Today I would like to discuss something I see discussed frequesntly here and on every MMO site I visit. No, not whether Britany Spears will ever regain child visitation rights. I want to discuss a Game's Features.

Undoubtedly, far more goes into a game than simply whether or not fishing is available, mounts, buying a house, etc.  The games are composed of challenge factor, community, support and far more. For this discussion though, I am going to limit myself to Features.

In my life as a Computer Salesman we called this F&B (Features and Benefits) - The Computer would have X Processor and Y amount of RAM. IN modern MMO's we talk about easy to use UI's, Quests throughout the game, housing systems, crafting systems, travel systems and we want it all.

The modern successful (read enough subscribers to justify roughly three years of existence and the possibility of at least one or more expansions) MMO's have all taken a buffet approach to the implementation of features. Each successive generation adding slightly more, a small innovation here, an ease of use tool there. All of these features quickly become part of the MMO vetrans expectations when examining any new game.

My question is as follows. Can this model be sustained in the long-term?

My answer. Not really. I'll tell you why I think that.

First through, we should have a basic list of what we are talking about.

Questing, Crafting, Mounts, Mounted Combat, Mail, Auction House, Banks, Housing, Guild Versions of all of these, Hobbies/Mini-Games (Fishing, etc), Talent Specializations (assuming a class based-system), Robust economy, Anti-Spam/Gold-Seller systems, PvP, Accomplishments (or titles, something to personalize), Robust character model generation (to personalize on a visual level) and a few mre I am sure I am forgetting.

Most successful MMO's (and I do not want to linger on that term too long and have this devolve into an argument about what is successful, let's simply leave it amorphous) are including some of these features and always have plans to incorporate the rest over a several year time period post-puanch. Things like in game maps, a simple and clean UI and varied and balanced skills have become so common place they are hardly features anymore (they are the silverware at the buffet to carry on the analogy).

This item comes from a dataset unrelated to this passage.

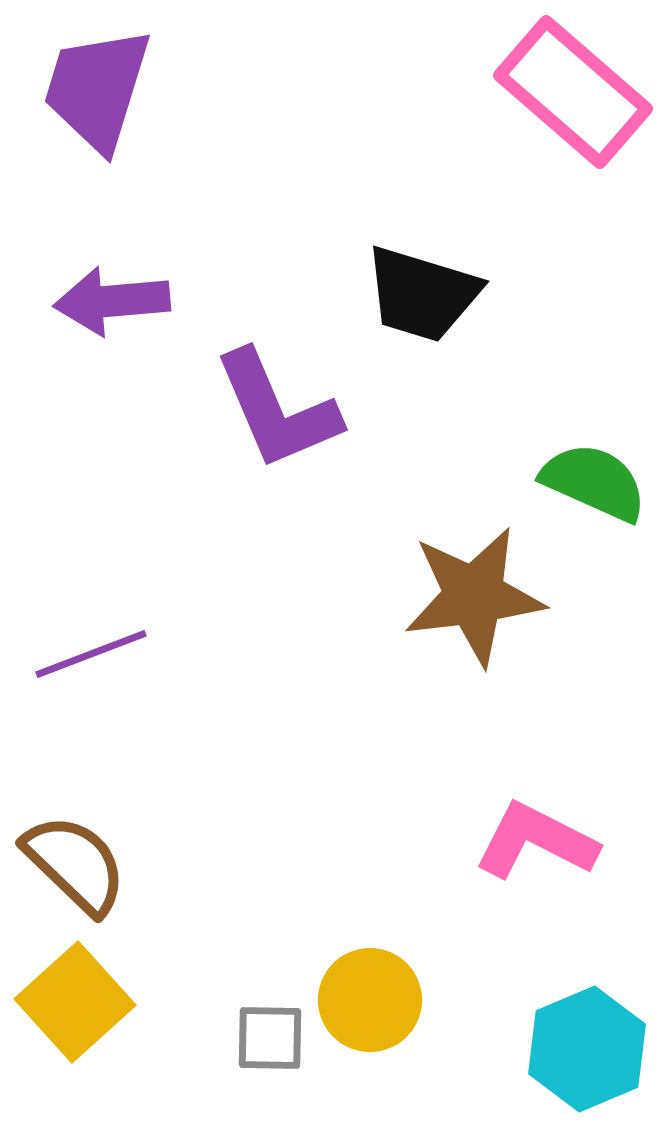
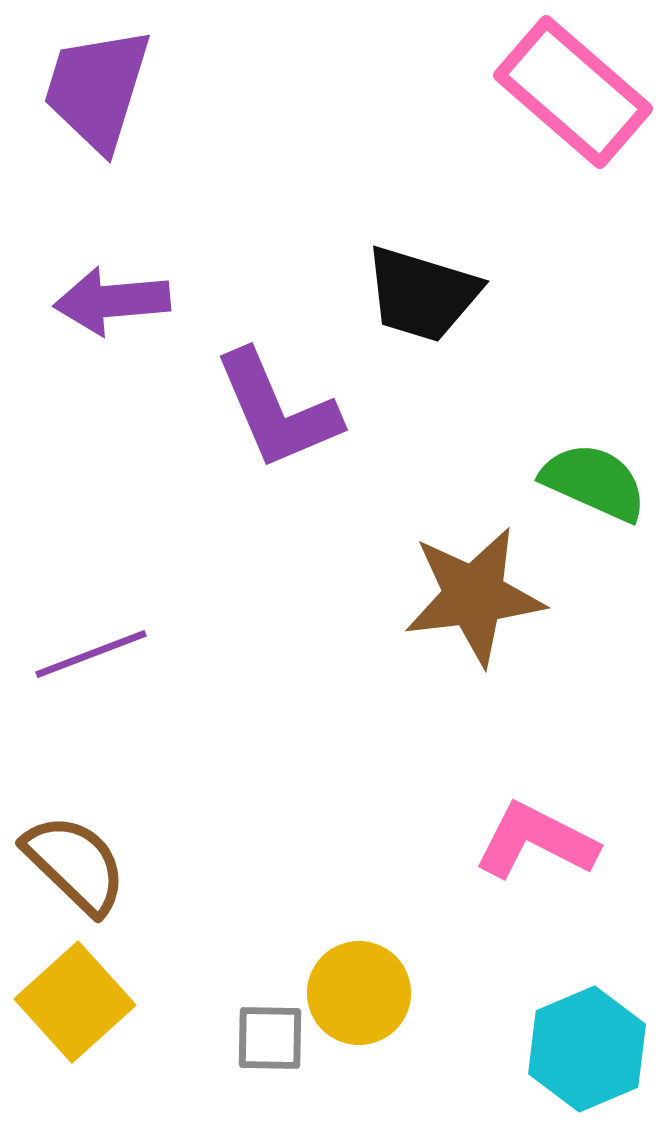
yellow circle: moved 11 px left, 7 px up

Several of these features are HUGE undertakings. Crafting systems, to be really successful require hordes of code and in game support; Resources, recipes, facilities to craft, etc. That system alone could break a game if it doesn't have it and could take thousands of hours of programming time to implement. It should be noted how interdependent these features become. The crafting probably also relies on a functional economy and auction house (if you don't want a bunch of people standing around yelling in a global chat). These games already have a development time of at minimum three years, and we are seeing that become fast. All of the flagship titles of 2007 saw delays into 2008 (with all of them seeing even more delays recently). Why? Because they are all trying to be Buffets. They are all trying to incorporate as many features from the list above as they can, if not all of them. Add to this the fact that most of these games are based on existing IP's and require a gret deal of care as to not offend the fanboi's of the source material and gets even trickier.

Let me step back a moment. When you are considering taking a date, spouse, visiting sister (deep south only) out for a special meal, do you head to the local Hometown Buffet? No, of course not. You probably go to some overcosted specialized Italian restaurant or Japanese Fusion place. Why? Because these specialized restaurants do what they do very, very well and by offering a limited menu and charging a premium price, they are able to deliver a far higher quality level. The buffet just throws slop in a trough and lets the old people slowly gum their cardboard-esque food.

I believe in the next five (ten?) years you will see the same sort of evolution of the MMO industry. Smaller specialized (and dare I say premium priced?) MMO's will appear that promise extraordinary service and the highest possible experience of one type of or small sub-set of features. The larger Buffet MMO's will still exist, but they will be viewed as the buffet's now are viewed. A place to go to just shovel in mediocrity for people who don't care about quality.